__Input data__
= Beginning of Section =

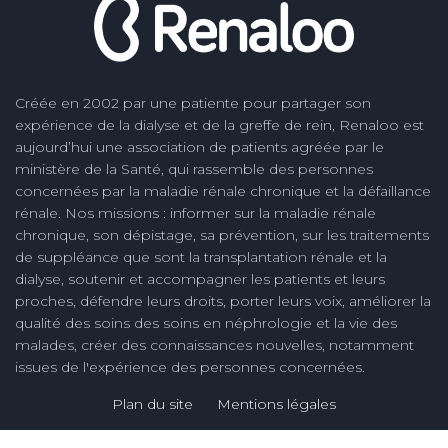
Créée en 2002 par une patiente pour partager son
expérience de la dialyse et de la greffe de rein, Renaloo est
aujourd’hui une association de patients agréée par le
ministère de la Santé, qui rassemble des personnes
concernées par la maladie rénale chronique et la défaillance
rénale. Nos missions : informer sur la maladie rénale
chronique, son dépistage, sa prévention, sur les traitements
de suppléance que sont la transplantation rénale et la
dialyse, soutenir et accompagner les patients et leurs
proches, défendre leurs droits, porter leurs voix, améliorer la
qualité des soins des soins en néphrologie et la vie des
malades, créer des connaissances nouvelles, notamment
issues de l'expérience des personnes concernées.
Plan du site
Mentions légales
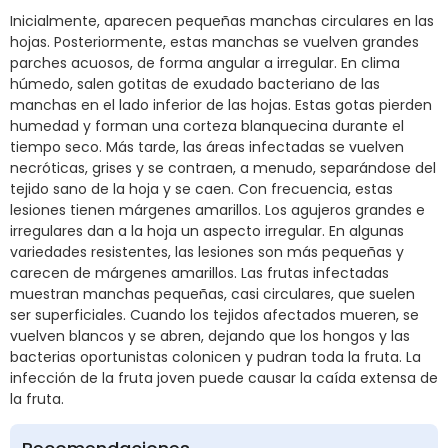
Inicialmente, aparecen pequeñas manchas circulares en las
hojas. Posteriormente, estas manchas se vuelven grandes
parches acuosos, de forma angular a irregular. En clima
húmedo, salen gotitas de exudado bacteriano de las
manchas en el lado inferior de las hojas. Estas gotas pierden
humedad y forman una corteza blanquecina durante el
tiempo seco. Más tarde, las áreas infectadas se vuelven
necróticas, grises y se contraen, a menudo, separándose del
tejido sano de la hoja y se caen. Con frecuencia, estas
lesiones tienen márgenes amarillos. Los agujeros grandes e
irregulares dan a la hoja un aspecto irregular. En algunas
variedades resistentes, las lesiones son más pequeñas y
carecen de márgenes amarillos. Las frutas infectadas
muestran manchas pequeñas, casi circulares, que suelen
ser superficiales. Cuando los tejidos afectados mueren, se
vuelven blancos y se abren, dejando que los hongos y las
bacterias oportunistas colonicen y pudran toda la fruta. La
infección de la fruta joven puede causar la caída extensa de
la fruta.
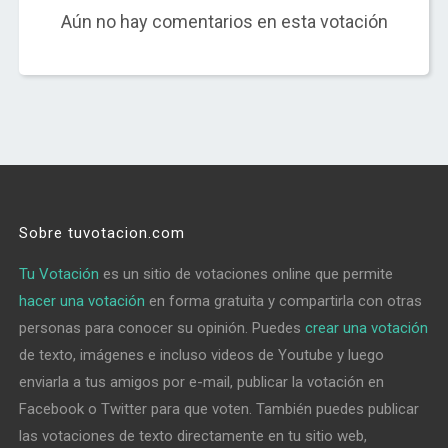
Aún no hay comentarios en esta votación
Sobre tuvotacion.com
Tu Votación
es un sitio de votaciones online que permite
hacer una votación
en forma gratuita y compartirla con otras
personas para conocer su opinión. Puedes
crear una votación
de texto, imágenes e incluso videos de Youtube y luego
enviarla a tus amigos por e-mail, publicar la votación en
Facebook o Twitter para que voten. También puedes publicar
las votaciones de texto directamente en tu sitio web,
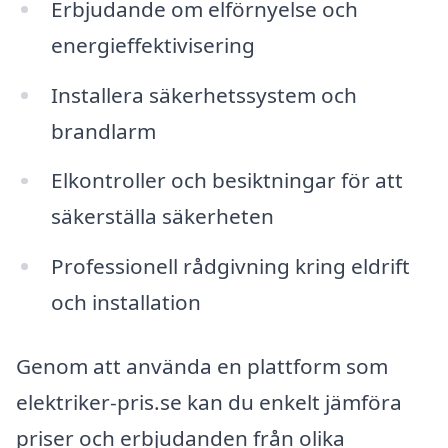
Erbjudande om elförnyelse och
energieffektivisering
Installera säkerhetssystem och
brandlarm
Elkontroller och besiktningar för att
säkerställa säkerheten
Professionell rådgivning kring eldrift
och installation
Genom att använda en plattform som
elektriker-pris.se kan du enkelt jämföra
priser och erbjudanden från olika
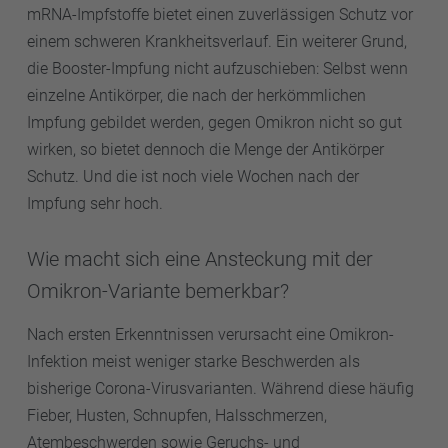
mRNA-Impfstoffe bietet einen zuverlässigen Schutz vor
einem schweren Krankheitsverlauf. Ein weiterer Grund,
die Booster-Impfung nicht aufzuschieben: Selbst wenn
einzelne Antikörper, die nach der herkömmlichen
Impfung gebildet werden, gegen Omikron nicht so gut
wirken, so bietet dennoch die Menge der Antikörper
Schutz. Und die ist noch viele Wochen nach der
Impfung sehr hoch.
Wie macht sich eine Ansteckung mit der
Omikron-Variante bemerkbar?
Nach ersten Erkenntnissen verursacht eine Omikron-
Infektion meist weniger starke Beschwerden als
bisherige Corona-Virusvarianten. Während diese häufig
Fieber, Husten, Schnupfen, Halsschmerzen,
Atembeschwerden sowie Geruchs- und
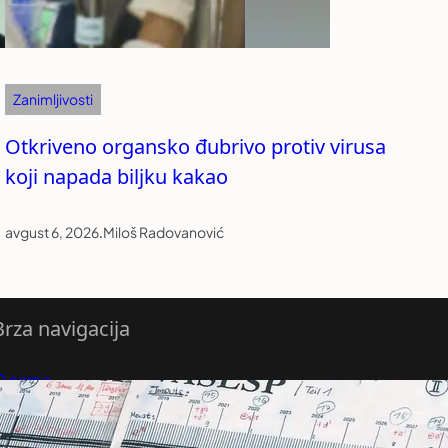
Zanimljivosti
Otkriveno organsko đubrivo protiv virusa
koji napada biljku kakao
avgust 6, 2026
.
Miloš Radovanović
Brza navigacija
O nama
redloži Vest
retplatite se na vesti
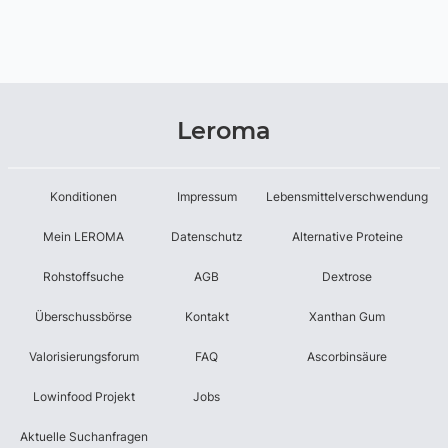
Leroma
Konditionen
Impressum
Lebensmittelverschwendung
Mein LEROMA
Datenschutz
Alternative Proteine
Rohstoffsuche
AGB
Dextrose
Überschussbörse
Kontakt
Xanthan Gum
Valorisierungsforum
FAQ
Ascorbinsäure
Lowinfood Projekt
Jobs
Aktuelle Suchanfragen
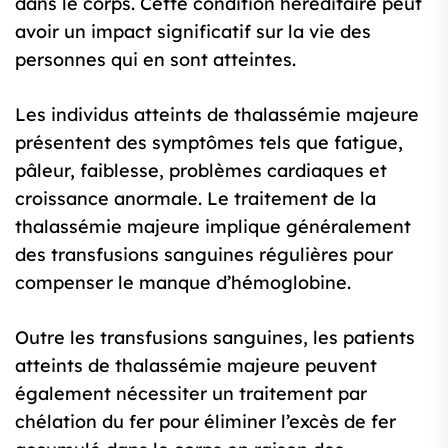
dans le corps. Cette condition héréditaire peut
avoir un impact significatif sur la vie des
personnes qui en sont atteintes.
Les individus atteints de thalassémie majeure
présentent des symptômes tels que fatigue,
pâleur, faiblesse, problèmes cardiaques et
croissance anormale. Le traitement de la
thalassémie majeure implique généralement
des transfusions sanguines régulières pour
compenser le manque d’hémoglobine.
Outre les transfusions sanguines, les patients
atteints de thalassémie majeure peuvent
également nécessiter un traitement par
chélation du fer pour éliminer l’excès de fer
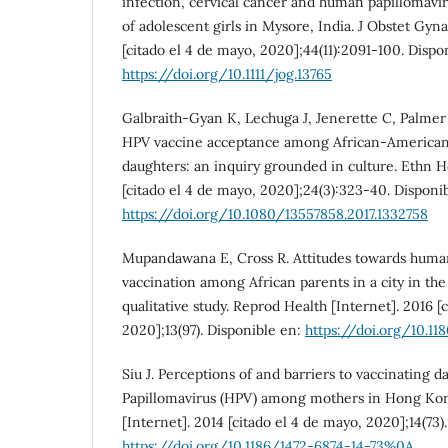
infection, cervical cancer and human papillomavi
of adolescent girls in Mysore, India. J Obstet Gyn
[citado el 4 de mayo, 2020];44(11):2091-100. Dispo
https://doi.org/10.1111/jog.13765
Galbraith-Gyan K, Lechuga J, Jenerette C, Palme
HPV vaccine acceptance among African-American
daughters: an inquiry grounded in culture. Ethn H
[citado el 4 de mayo, 2020];24(3):323-40. Disponi
https://doi.org/10.1080/13557858.2017.1332758
Mupandawana E, Cross R. Attitudes towards huma
vaccination among African parents in a city in the
qualitative study. Reprod Health [Internet]. 2016 [
2020];13(97). Disponible en:
https://doi.org/10.1
Siu J. Perceptions of and barriers to vaccinating
Papillomavirus (HPV) among mothers in Hong K
[Internet]. 2014 [citado el 4 de mayo, 2020];14(73)
https://doi.org/10.1186/1472-6874-14-73%0A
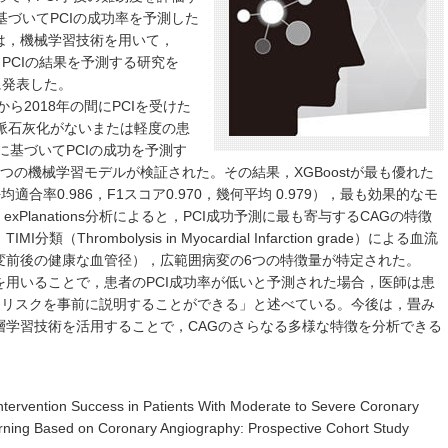
基づいてPCIの成功率を予測した
は，機械学習技術を用いて，
らPCIの結果を予測する研究を
archに発表した。
ら2018年の間にPCIを受けた
冠動脈石灰化がないまたは軽度の患
徴に基づいてPCIの成功を予測す
つの機械学習モデルが検証された。その結果，XGBoostが最も優れた
均適合率0.986，F1スコア0.970，幾何平均 0.979），最も効果的なモ
ive exPlanations分析によると，PCI成功予測に最も寄与するCAGの特徴
hrombolysis in Myocardial Infarction grade）による血流
変前後の健康な血管径），広範囲病変の6つの特徴量が特定された。
用いることで，患者のPCI成功率が低いと予測された場合，医師は患
うリスクを事前に説明することができる」と述べている。今後は，畳み
層学習技術を活用することで，CAGのさらなる多様な特徴を分析できる
ntervention Success in Patients With Moderate to Severe Coronary
arning Based on Coronary Angiography: Prospective Cohort Study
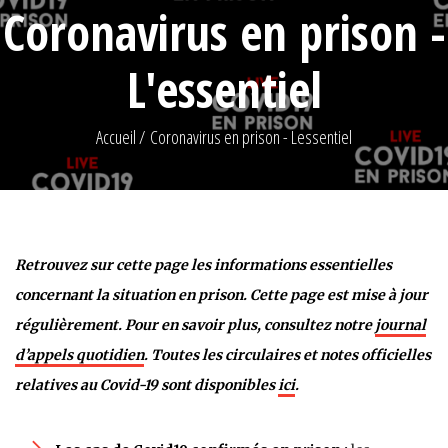
Coronavirus en prison -
L'essentiel
Accueil
Coronavirus en prison - Lessentiel
Retrouvez sur cette page les informations essentielles
concernant la situation en prison. Cette page est mise à jour
régulièrement.
Pour en savoir plus, consultez notre
journal
d’appels quotidien
. Toutes les circulaires et notes officielles
relatives au Covid-19 sont disponibles
ici
.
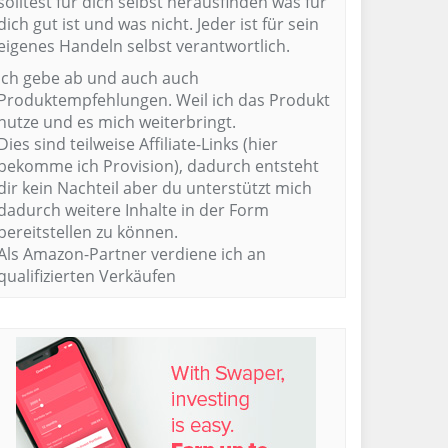
solltest für dich selbst herausfinden was für
dich gut ist und was nicht. Jeder ist für sein
eigenes Handeln selbst verantwortlich.
Ich gebe ab und auch auch
Produktempfehlungen. Weil ich das Produkt
nutze und es mich weiterbringt.
Dies sind teilweise Affiliate-Links (hier
bekomme ich Provision), dadurch entsteht
dir kein Nachteil aber du unterstützt mich
dadurch weitere Inhalte in der Form
bereitstellen zu können.
Als Amazon-Partner verdiene ich an
qualifizierten Verkäufen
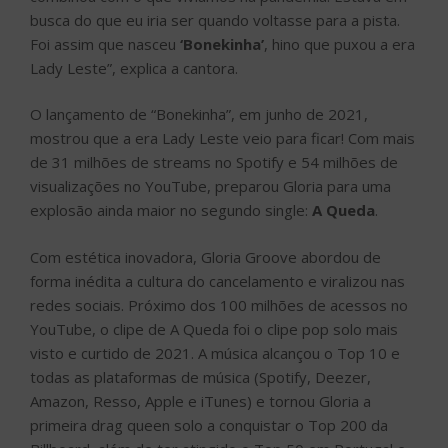
busca do que eu iria ser quando voltasse para a pista.
Foi assim que nasceu
‘Bonekinha’
, hino que puxou a era
Lady Leste”, explica a cantora.
O lançamento de “Bonekinha”, em junho de 2021,
mostrou que a era Lady Leste veio para ficar! Com mais
de 31 milhões de streams no Spotify e 54 milhões de
visualizações no YouTube, preparou Gloria para uma
explosão ainda maior no segundo single:
A Queda
.
Com estética inovadora, Gloria Groove abordou de
forma inédita a cultura do cancelamento e viralizou nas
redes sociais. Próximo dos 100 milhões de acessos no
YouTube, o clipe de A Queda foi o clipe pop solo mais
visto e curtido de 2021. A música alcançou o Top 10 e
todas as plataformas de música (Spotify, Deezer,
Amazon, Resso, Apple e iTunes) e tornou Gloria a
primeira drag queen solo a conquistar o Top 200 da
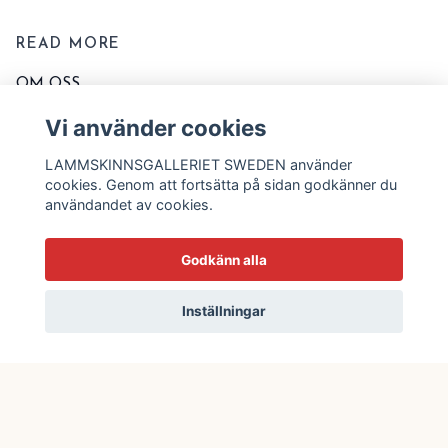
READ MORE
OM OSS
KONTAKTA OSS
Vi använder cookies
EVENT OCH MARKNADER
LAMMSKINNSGALLERIET SWEDEN använder
KÖPVILLKOR
cookies. Genom att fortsätta på sidan godkänner du
användandet av cookies.
TVÄTT OCH SKÖTSELRÅD
STORLEKSSCHEMA
Godkänn alla
BLOGG
Inställningar
© 2026 Lammskinnsgalleriet Sweden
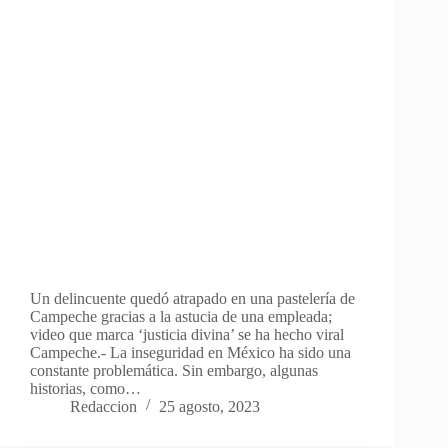
Un delincuente quedó atrapado en una pastelería de
Campeche gracias a la astucia de una empleada;
video que marca ‘justicia divina’ se ha hecho viral
Campeche.- La inseguridad en México ha sido una
constante problemática. Sin embargo, algunas
historias, como…
Redaccion
25 agosto, 2023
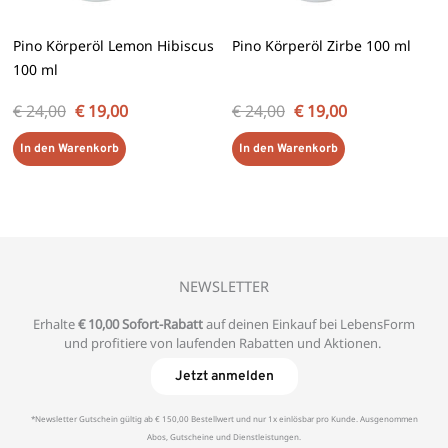
Pino Körperöl Lemon Hibiscus
Pino Körperöl Zirbe 100 ml
100 ml
€
24,00
€
19,00
€
24,00
€
19,00
In den Warenkorb
In den Warenkorb
NEWSLETTER
Erhalte
€ 10,00 Sofort-Rabatt
auf deinen Einkauf bei LebensForm
und profitiere von laufenden Rabatten und Aktionen.
Jetzt anmelden
*Newsletter Gutschein gültig ab € 150,00 Bestellwert und nur 1x einlösbar pro Kunde. Ausgenommen
Abos, Gutscheine und Dienstleistungen.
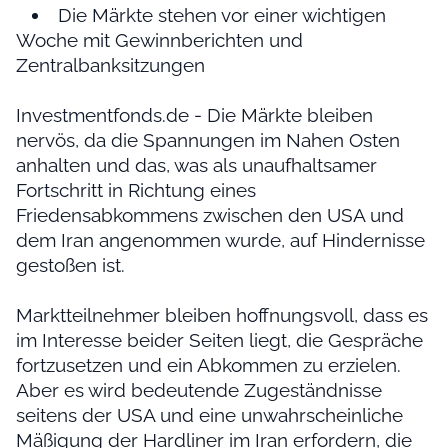
Die Märkte stehen vor einer wichtigen
Woche mit Gewinnberichten und
Zentralbanksitzungen
Investmentfonds.de - Die Märkte bleiben
nervös, da die Spannungen im Nahen Osten
anhalten und das, was als unaufhaltsamer
Fortschritt in Richtung eines
Friedensabkommens zwischen den USA und
dem Iran angenommen wurde, auf Hindernisse
gestoßen ist.
Marktteilnehmer bleiben hoffnungsvoll, dass es
im Interesse beider Seiten liegt, die Gespräche
fortzusetzen und ein Abkommen zu erzielen.
Aber es wird bedeutende Zugeständnisse
seitens der USA und eine unwahrscheinliche
Mäßigung der Hardliner im Iran erfordern, die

= End of Section =

__What to work on__
Your copy should hold the lines from the one with "うリスクを事前に説明することができる」と述べている。今後は，畳み" up to and including the one with "régulièrement.", exactly as in the data above, and no pictures.

__Response__
うリスクを事前に説明することができる」と述べている。今後は，畳み
層学習技術を活用することで，CAGのさらなる多様な特徴を分析できる
ntervention Success in Patients With Moderate to Severe Coronary
arning Based on Coronary Angiography: Prospective Cohort Study
Coronavirus en prison -
L'essentiel
Accueil
Coronavirus en prison - Lessentiel
Retrouvez sur cette page les informations essentielles
concernant la situation en prison. Cette page est mise à jour
régulièrement.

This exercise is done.